While many of the landowners, Native American nations, and conservation groups are focused on direct impacts such as safety, impacts to cultural resources, and the use of eminent domain, groups such as Rogue Climate point to the larger implications of new fossil fuel infrastructure. They argue that the Jordan Cove project takes Oregon farther away from its stated commitments to reduce greenhouse gas emissions.
When combusted in new, efficient facilities, gas releases half as much carbon dioxide as the typical new coal-fired plant. Recent research, however, has revealed that gas is not as clean as touted, especially when produced through methods such as hydraulic fracturing. Fracking wells leak methane, a potent greenhouse gas, and studies have shown that the leakage rates at these wells are higher than previously thought. NASA released a report that showed that the global spike in methane emissions since 2006—a spike that corresponds with the North American fracking boom—is largely due to increased emissions from the oil and gas industry.
In January, the fossil fuel watchdog group Oil Change International released a life-cycle emissions analysis on the Jordan Cove project. The report claims that, assuming a conservative methane leakage rate of 1.77 percent, the project would result in annual emissions of 36.8 million metric tons, making it the largest emitter in the state of Oregon.
Opponents of the Jordan Cove project are steeling themselves for a long fight. According to Hannah Sohl, director at Rogue Climate, more than 400 groups and individuals have filed motions to intervene in the FERC process, giving them the right to request hearings and appeal final decisions.
Adams and his fellow holdouts face a formidable opponent. Pembina Pipeline Corporation acquired Veresen, Inc. in October 2017, a merger that created one of the largest energy infrastructure companies in Canada. Last year, the company spent over half a million dollars to defeat a Coos County initiative that would have effectively prohibited the Jordan Cove project and other "non-sustainable energy systems" within the county. Pembina has earmarked $135 million to propel the Jordan Cove project forward.

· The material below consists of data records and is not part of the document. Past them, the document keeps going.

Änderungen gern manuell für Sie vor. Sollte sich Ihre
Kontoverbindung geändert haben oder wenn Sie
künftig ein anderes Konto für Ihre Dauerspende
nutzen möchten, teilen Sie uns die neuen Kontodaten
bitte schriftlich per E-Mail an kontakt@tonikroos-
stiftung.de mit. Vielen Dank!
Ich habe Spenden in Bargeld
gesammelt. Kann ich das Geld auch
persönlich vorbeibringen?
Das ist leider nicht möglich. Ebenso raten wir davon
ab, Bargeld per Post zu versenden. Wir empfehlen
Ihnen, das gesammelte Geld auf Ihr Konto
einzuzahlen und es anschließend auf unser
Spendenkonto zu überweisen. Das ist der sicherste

The company has convinced labor unions and local politicians that the project will bring jobs and investment into Oregon’s depressed south coast communities. To sweeten the deal, Jordan Cove LNG has begun handing out $60,000 in community improvement grants in the four nearby counties and is also financing a Combined Services Unit in the Coos County sheriff’s department.

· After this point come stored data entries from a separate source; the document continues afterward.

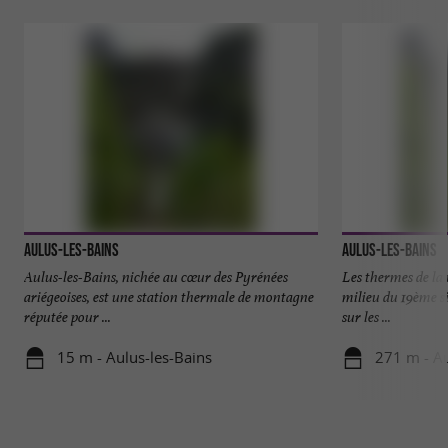
Aulus-les-Bains
Aulus-les-Bains
Aulus-les-Bains, nichée au cœur des Pyrénées
Les thermes de la 
ariégeoises, est une station thermale de montagne
milieu du 19ème siè
réputée pour ...
sur les ...
15 m - Aulus-les-Bains
271 m - Au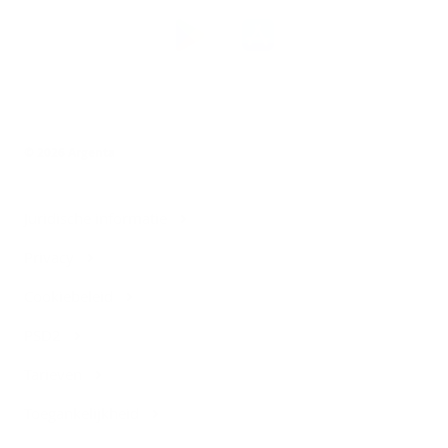
Download
de
Argenta-
app
© 2026 Argenta
Juridische informatie
Privacy
Cookiebeleid
PSD2
Tarieven
Toegankelijkheid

The next move in this chess game will come when FERC releases a draft environmental impact statement for both the terminal facility and the pipeline. Larry Mangan, a retired wildlife biologist whose property is on an alternate pipeline route, points out that solving one problem often creates another. In the latest application, part of the route near Coos Bay was moved to a ridge to avoid impacting several landowners’ properties, including Mangan’s.

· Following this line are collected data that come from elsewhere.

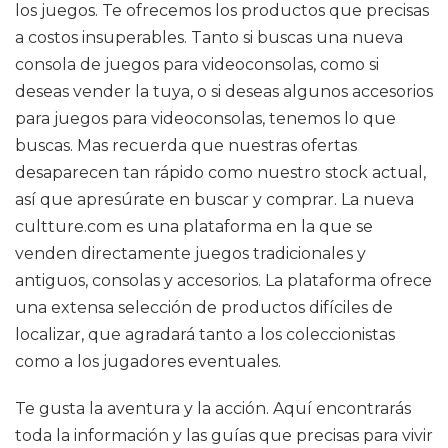
los juegos. Te ofrecemos los productos que precisas
a costos insuperables. Tanto si buscas una nueva
consola de juegos para videoconsolas, como si
deseas vender la tuya, o si deseas algunos accesorios
para juegos para videoconsolas, tenemos lo que
buscas. Mas recuerda que nuestras ofertas
desaparecen tan rápido como nuestro stock actual,
así que apresúrate en buscar y comprar. La nueva
cultture.com es una plataforma en la que se
venden directamente juegos tradicionales y
antiguos, consolas y accesorios. La plataforma ofrece
una extensa selección de productos difíciles de
localizar, que agradará tanto a los coleccionistas
como a los jugadores eventuales.
Te gusta la aventura y la acción. Aquí encontrarás
toda la información y las guías que precisas para vivir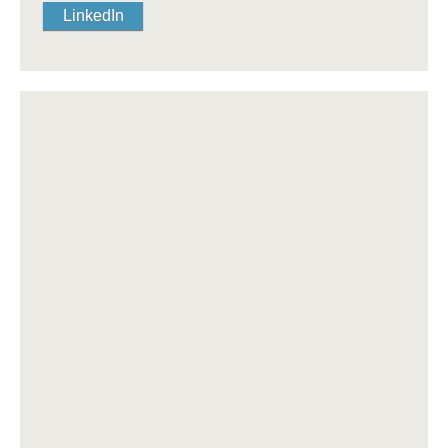
LinkedIn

“The proposed route doesn’t cross as many streams and coho habitat as the alternative route, but it has marbled murrelets and spotted owls,” says Mangan, who isn’t assuming his property is out of harm’s way. “The company doesn’t have the final say; FERC does.”
The landowners are determined to fight the project to the end, and they understand the importance of a united front. “There’s some environmental folks I never thought I’d be on the same side of,” admits Adams, who started Landowners United to organize other affected landowners. “We have different opinions about what’s important and what to emphasize, but it all boils down to the same goal: Stop the pipeline.”